Angela had an issue with the artist, Jon Comstock at Skin City Tattoos, in New Windsor, New York, and felt that his vision, ultimately, differed from hers. Too much neon-like color, less realism in matching her eyes, Angela said. The end result, a fairly visible tattoo that has an ambivalent host. "I wouldn't go back to him," Angela said.
I have decided to include his credit, however, as I don't think it's so bad. Of course, I don't have to live with the end result, Angela does. In a slight reversal, however, when I showed her one of the pictures I took,
she admitted it looked better than she remembered.
Despite the mixed feelings about the piece, I would like to thank Angela for sharing her tattoo with us here on Tattoosday!
Friday, October 10, 2008
Tattoorism 101: Another Form of Tattoo Regret
The other day while walking near Madison Square Garden, I stopped to talk to a woman about the tattoo on her foot. The conversation went something like this:
Me: Hey, can I ask you about your tattoo?
She: Ugh, that thing? I hate it. I got it when I was younger and wish I hadn't.
Me: Well, I write a tattoo appreciation blog, and would love to tell the story behind it anyway. Would you be interested?
She: Nah. I have three tattoos and I am so over them.
Me: [Thinking I spot an interesting tattoo on her ear] Well, would you talk to me about any of them?
She: Nah. Not interested.
Me: Well, thank you anyway. Have a nice day.
So, did she really hate her tattoos, or was she just saying it to make me go away? I'd like to think the former.
Anyway, this is a segue to the Mickey Mouse Fantasia tattoo above.
This was e-mailed to me back in July under the subject heading "Horrible Tattoo".
Here's what the sender said:
Hi Bill,
Stumbled upon your site and thought I'd share the dark side of tattoos. I was young, roughly seventeen or eighteen. Not sure which, as its been almost fifteen years now. I had been plied with beer from my high school girlfriend's brother, and the next thing I knew I was in a tattoo artist's chair. Now, I know that most tattoo artists are of the highest degree of honor, and that I have had the worst luck. Apparently a drunken teenagers wasn't much of an alarm for this fellow. The next thing I knew... I was heading home with the attached image on my arm.
I'm currently searching for a good cover-up. Contrary to a post on your blog, I was raised Christian and now try to follow more Buddhist philosophies. I debated an Aum symbol, a tree of life, a koi fish... none have really struck me as something possible for a coverup. Its quite a depressing thing to hate wearing short-sleeves or taking off one's shirt in the summer. Please pass my warning to the young readers, REALLY THINK about what you want, and never make any decisions while under the influence (which you shouldn't be anyway)! Make sure that it will have a meaning which will stick with you for years, for it shall.
By the by, if you or anyone has any ideas of coverups, please feel free to pass them my way!
-Keith
Thanks to Keith for sharing this tattoo and his story.

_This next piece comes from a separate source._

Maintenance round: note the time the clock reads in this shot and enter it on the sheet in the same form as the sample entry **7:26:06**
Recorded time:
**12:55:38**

If anyone has ideas for a cover-up, feel free to post them below in comments.
And please, folks, don't be sending me pictures of horrible tattoos, there's already a website for them.
Monday, September 24, 2007
Tattoo Regret
“As tattoos become more popular,” reads a headline in The International Herald Tribune over an article by Natasha Singer of The New York Times, “so does ‘tattoo regret.’ ” On the other side of the world, in Brisbane, Australia, The Sunday Mail warned last year: “Think before you ink. That’s the message skin experts are preaching as ‘tattoo regret’ booms.” It reported that a Queensland athlete — embarrassed about a smiling devil’s face etched on his back — complained in rhyme of suffering “severe tattoo-rue.”
“The regret combining form is found in a lot of current writing,” notes Ann Rubin Wort, a former Times colleague. “Nowadays people are acting more impulsively; thus, regrets aplenty and the resulting need to nullify capricious choices.”
Regret about the permanence of skin illustration is rising. The Washington Post reported that a Harris Poll a few years ago indicated that nearly half the young women between 18 and 29 surveyed had at least one tattoo, and that 17 percent of all tattooed Americans who had tattoos regretted getting them. It seems that many of the aging former teenagers have had a skinful.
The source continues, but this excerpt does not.